__What to produce__: From the records, pick out and copy each line containing "Encuentro".

__Material provided__:
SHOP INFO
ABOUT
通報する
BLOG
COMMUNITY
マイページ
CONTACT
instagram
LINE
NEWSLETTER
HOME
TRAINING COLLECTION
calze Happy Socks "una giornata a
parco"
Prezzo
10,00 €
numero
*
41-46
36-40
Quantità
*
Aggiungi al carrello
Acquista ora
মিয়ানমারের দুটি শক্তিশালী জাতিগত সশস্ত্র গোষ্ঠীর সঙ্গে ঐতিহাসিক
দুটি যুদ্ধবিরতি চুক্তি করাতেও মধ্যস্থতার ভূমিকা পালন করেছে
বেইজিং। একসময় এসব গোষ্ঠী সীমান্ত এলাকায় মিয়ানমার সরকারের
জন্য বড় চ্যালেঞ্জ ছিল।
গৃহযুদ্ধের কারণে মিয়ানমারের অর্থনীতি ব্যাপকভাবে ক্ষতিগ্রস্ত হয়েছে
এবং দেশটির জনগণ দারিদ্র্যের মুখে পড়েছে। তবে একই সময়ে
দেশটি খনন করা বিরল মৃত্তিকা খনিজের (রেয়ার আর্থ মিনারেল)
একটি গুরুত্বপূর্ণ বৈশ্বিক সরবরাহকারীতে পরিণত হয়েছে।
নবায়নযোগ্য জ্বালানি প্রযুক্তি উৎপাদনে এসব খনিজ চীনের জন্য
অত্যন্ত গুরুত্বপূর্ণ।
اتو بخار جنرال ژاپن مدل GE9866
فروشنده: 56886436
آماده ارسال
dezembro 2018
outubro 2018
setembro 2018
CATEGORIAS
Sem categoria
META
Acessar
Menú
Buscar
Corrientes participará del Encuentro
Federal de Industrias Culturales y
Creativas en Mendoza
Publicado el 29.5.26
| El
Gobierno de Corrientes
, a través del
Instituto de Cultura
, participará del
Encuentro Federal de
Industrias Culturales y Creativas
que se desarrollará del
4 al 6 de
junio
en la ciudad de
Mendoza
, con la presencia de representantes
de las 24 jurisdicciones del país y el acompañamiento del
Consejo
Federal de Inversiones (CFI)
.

__Answer space__:
Corrientes participará del Encuentro
Encuentro Federal de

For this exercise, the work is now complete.